The expected goals statistic (xG) has risen in both popularity and accuracy over the past decade. MLSsoccer.com publishes an article following each slate of games that compares the actual results with each team’s expected goals. In theory, expected goals and actual goals should align over time. Fans of a team that outperforms its expected goals total should be wary, while an underachieving team, by the marker of expected goals, might have reason for hope.
Calculating xG is not an exact science, however. The stat has progressed significantly as an indicator of which team deserved to win and a predictor of how a team will perform moving forward, but it still does not perfectly capture those aspects of the game that dictate the outcome.

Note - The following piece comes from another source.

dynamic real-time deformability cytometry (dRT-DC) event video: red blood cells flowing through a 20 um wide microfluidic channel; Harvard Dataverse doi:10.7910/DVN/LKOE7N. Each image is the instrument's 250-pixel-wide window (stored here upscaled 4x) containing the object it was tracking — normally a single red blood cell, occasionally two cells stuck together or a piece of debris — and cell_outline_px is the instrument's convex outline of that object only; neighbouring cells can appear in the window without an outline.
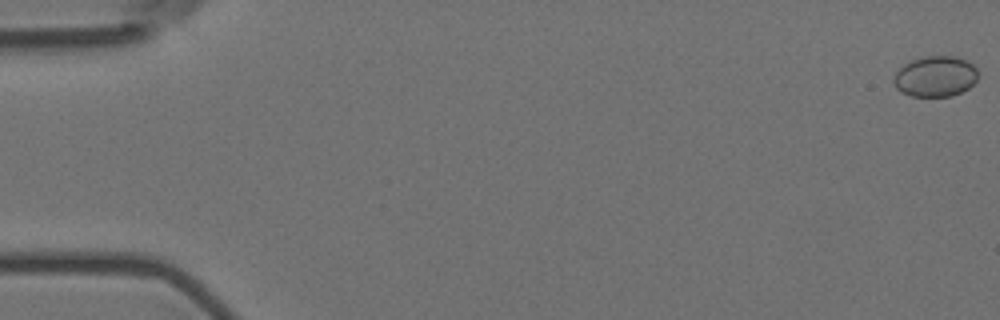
{"species": "Egyptian fruit bat (a non-hibernating species)", "species_latin": "Rousettus aegyptiacus", "temperature_condition": "room temperature", "stored_images_in_passage": 6, "camera_frame_rate_fps": 3000, "um_per_image_px": 0.085, "animal": {"sex": "female"}, "frame": {"image": 1, "passage_image": 1, "time_ms": 0.0, "image_size_px": [1000, 320], "cell_outline_px": [[976, 80], [968, 88], [952, 96], [912, 96], [900, 92], [896, 88], [892, 80], [896, 72], [904, 64], [912, 60], [924, 56], [956, 56], [968, 60], [976, 68]], "centroid_in_image_um": [79.48, 6.49], "position_along_channel_um": 5.5, "area_um2": 20.0}}
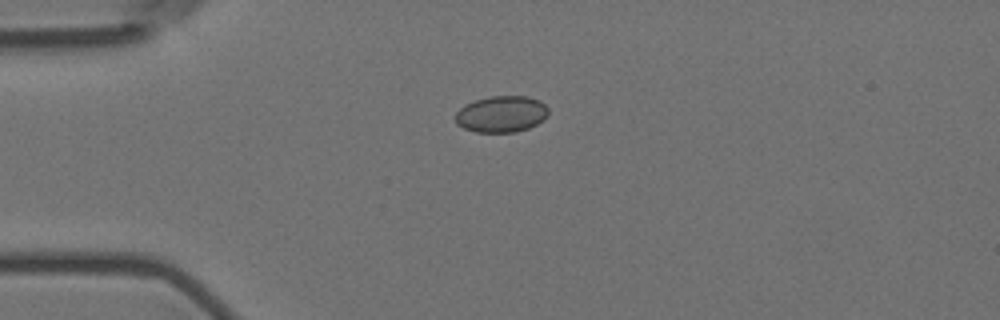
{"frame": {"image": 2, "passage_image": 5, "time_ms": 1.333, "image_size_px": [1000, 320], "cell_outline_px": [[548, 116], [544, 120], [528, 128], [516, 132], [476, 132], [464, 128], [456, 124], [456, 112], [464, 104], [476, 100], [492, 96], [524, 96], [540, 100], [548, 108]], "centroid_in_image_um": [42.63, 9.7], "position_along_channel_um": 42.4, "area_um2": 19.77}}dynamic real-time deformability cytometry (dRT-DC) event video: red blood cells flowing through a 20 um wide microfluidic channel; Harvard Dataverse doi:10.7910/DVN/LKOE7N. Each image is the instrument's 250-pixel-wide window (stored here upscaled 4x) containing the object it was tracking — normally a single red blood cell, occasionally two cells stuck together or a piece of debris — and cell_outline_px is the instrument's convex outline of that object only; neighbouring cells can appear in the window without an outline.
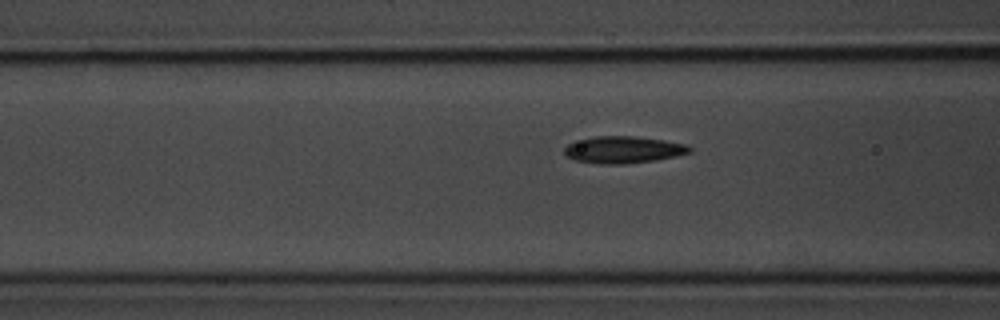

Two-legged xG map for Barcelona - PSG.
Two truly incredible matches that add up into kind of a weird muddle. Football! pic.twitter.com/0nSbiEsfFr
— Caley Graphics (@Caley_graphics) March 8, 2017
The Basics of xG
The most fundamental stat in soccer is binary. Some shots go in, others don’t. xG measures how likely it was for a shot to go in. Whether it actually did or not is irrelevant.
How Does xG Accomplish This?
Based upon a review of thousands of games, sports analytics firms can determine the success rate of any specific shot type. The essential factors considered are distance from goal and the angle at which the shot is taken. For example, a shot six yards out from the center of goal will have a higher xG value than an angled shot taken from six yards.
Two-legged xG map for Sevilla - Leicester City. This could have gone either way, but in this universe of course it went this way. pic.twitter.com/xU5RERn5XT
— Caley Graphics (@Caley_graphics) March 14, 2017
The Stat's Progress
As tracking of xG has evolved, more factors have been introduced. In addition to distance and angle, the type of pass, the type of shot and the type of play leading up to the shot are all now included in the best models. Data analyst and soccer guru Michael Caley offers a comprehensive look at how shot types are grouped and broken down.
The key consideration is that all of these factors affect the likelihood of scoring. A shot taken on a counterattack means that defenders are more likely to be out of position than during a slow possession-based build up. Similarly, a through ball often leaves a defender exposed, meaning shots taken immediately after one are more likely to go in than the average pass.
This effectively means that not all shots from 18 yards out are created equal. Is it a volley? A header? Coming from a corner kick? A free kick? You get the idea. xG accounts for all of this variability, grouping each specific shot type and calculating its success rate (somewhere between 0 and 1).
Two-legged xG map for Arsenal - Bayern Munich. That is a danger zone cluster for the ages. pic.twitter.com/LtQID8u4w6
— Caley Graphics (@Caley_graphics) March 8, 2017
Where xG Falls Short
If the goal of advanced analytics in soccer is to more accurately assess how teams and players perform, then xG is just the start of a movement. Although xG continues to incorporate the more specific factors that define a shot, it is only triggered by an actual shot attempt.
Caley’s model is based off of data from Opta Sports, which also includes missed chances (when a shot should have been taken). However, it only goes so far in accounting for the value of each build up play. If David Silva plays several excellent passes that set up the opportunity for a cross but Jesus Navas fails to deliver one, no xG value will be attached to the play.
An analyst could argue, though, that if Silva continues to make passes like that, Man City will eventually turn some of them into goals.
Additionally, the xG value from a shot almost always results from some combination of passes, an interception, a tackle, an aerial ball, a drawn foul and several other events on the field. Ideally, one could parcel out value to each action, determining how much each player in the build up was responsible for the chance. xG values at this point are not distributed to players based upon their role in creating a scoring chance. It's still best used as a team statistic.
Finally, in grouping shot types and calculating their average success rates, xG does not adjust for the quality of the player taking the shot. Barcelona, PSG and Man City consistently post goal totals that exceed their xG totals. Having Messi, Cavani and Aguero up top means that what would typically constitute a low probability shot is in fact one that’s more likely to end up in the back of the net.
Goals are the currency of soccer so figuring out how many a team should have scored, and, more importantly, projecting how many they will score, is a worthwhile endeavor. The challenge for soccer analytics folks is to connect xG to all actions on the field with a continuously more nuanced approach.